Crisis for tech workers: Life after layoffs?

As the recession deepens, IT faces fears and losses. But there are hopeful glimmers as well.

Contract work dried up when India-based outsourcer Tata Consultancy Services moved into Steve's neighborhood last year. Tata gobbled up a massive IT contract from one of the area's biggest employers, and transferred the work to foreign workers. "What galls me is that Tata was awarded a US$18 million tax abatement for eight years, as long as it created 550 new jobs within three-and-a-half years at its headquarters here, yet that hasn't happened," says Steve, who requested anonymity as he hunts for work and takes classes on the latest technology.
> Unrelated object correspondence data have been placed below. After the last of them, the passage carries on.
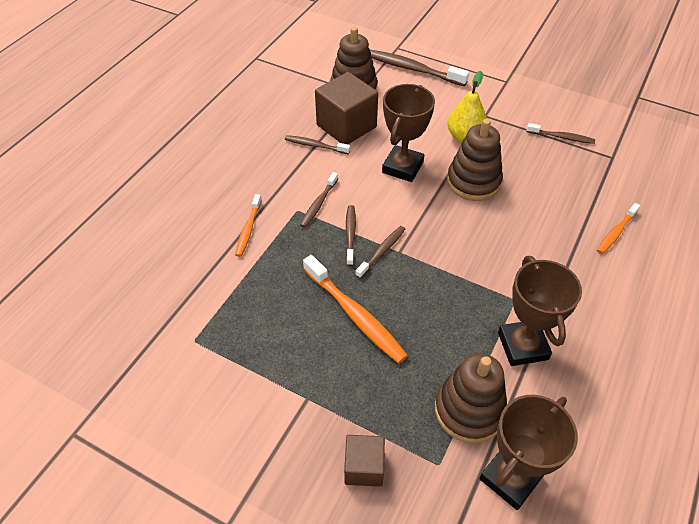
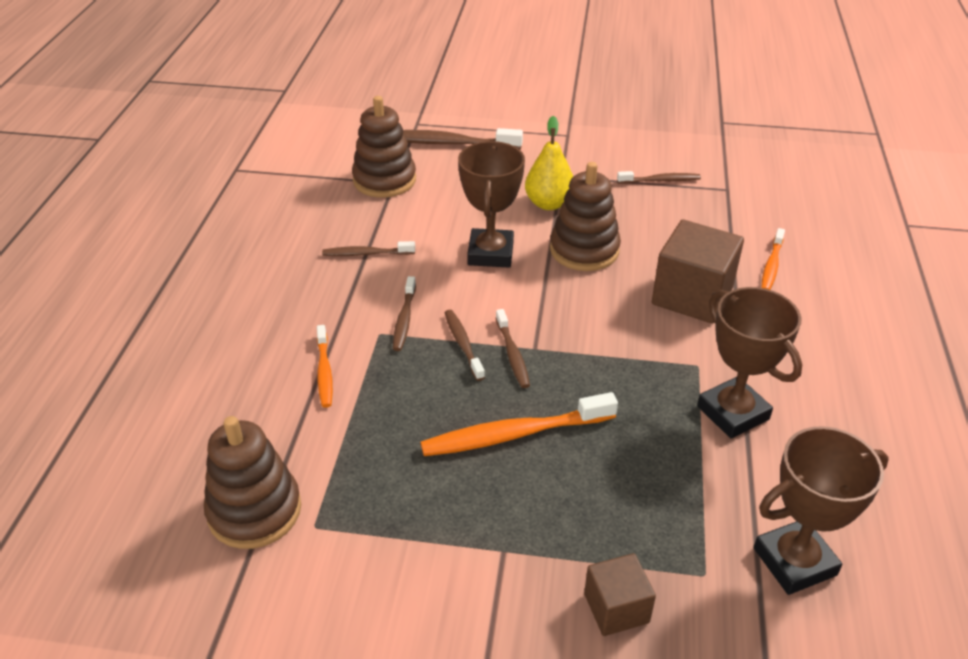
camera: 20 degrees left, 10 degrees down
orange toothbrush [303,255,408,364] -> orange toothbrush turned 135 degrees clockwise [420,392,618,456]
brown cube [315,72,378,144] -> brown cube moved to [652,219,744,323]
brown toothbrush [355,226,405,279] -> brown toothbrush turned 150 degrees clockwise [496,309,530,388]
brown stacking toy [435,353,507,443] -> brown stacking toy moved to [204,416,301,549]
brown trophy [479,395,578,510] -> brown trophy turned 45 degrees clockwise [754,426,889,595]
To be fair, Steve says H-1B employees are being exploited, too. He points to a nationwide class action lawsuit that Tata has been fighting for the past three years. The suit charges that Tata unjustly enriched itself by requiring all of its non-US employees -- that is, H-1B and L1 visa holders -- sign over their federal and state tax refund checks to Tata. "People will have to unite in some way to protect our worker rights," Steve says.

After a particularly harsh blow a few months ago, Steve is now thinking about getting out of the tech racket: The 50-year-old veteran was beat out of a job by a recent college grad. Steve's one of the lucky ones, though, since his wife works and he's not in dire straits economically. He also enjoyed volunteering in Obama's campaign last year and is now considering a job in politics.

As for tech, "I played by the rules, went out and got the education, and people tell me that I'm smart and easy to get along with," Steve says, "and they ask me why I can't get a job? I apologize if I seem emotional ... but I have lived this IT decline and outsourcing issue."

The next-generation worker will be a business-tech hybrid

It's probably fair to say that Steve wouldn't get along with Andre Gold, president of consultancy Gold Risk Management and former vice president and head of technology risk management at financial services firm ING. Gold used to travel to India annually to evaluate tech outsourcers, until he was laid off from the financial services giant last fall.

"Quite candidly, I looked at commoditized tasks that I could outsource to an Indian provider that could to do it cheaper and perhaps better," Gold says, adding that he would regularly receive dirty looks from his IT staff. His experience has taught him that offshoring and outsourcing are here to stay, and thus tech workers wanting to stay in this career had better change their ways -- that is, they must make themselves non-outsourceable.

Gold says he has a strong technical background with little business acumen, which was part of his problem. Over the past few years, he realized that he wanted to make more money than the salary technical skills commanded. Tech salaries have been under assault from cheap foreign labor for years. Even worse, Gold figures a majority of technical skills are now easily commoditized and able to be shipped elsewhere. "The day of the IT expert is a thing of the past," he says.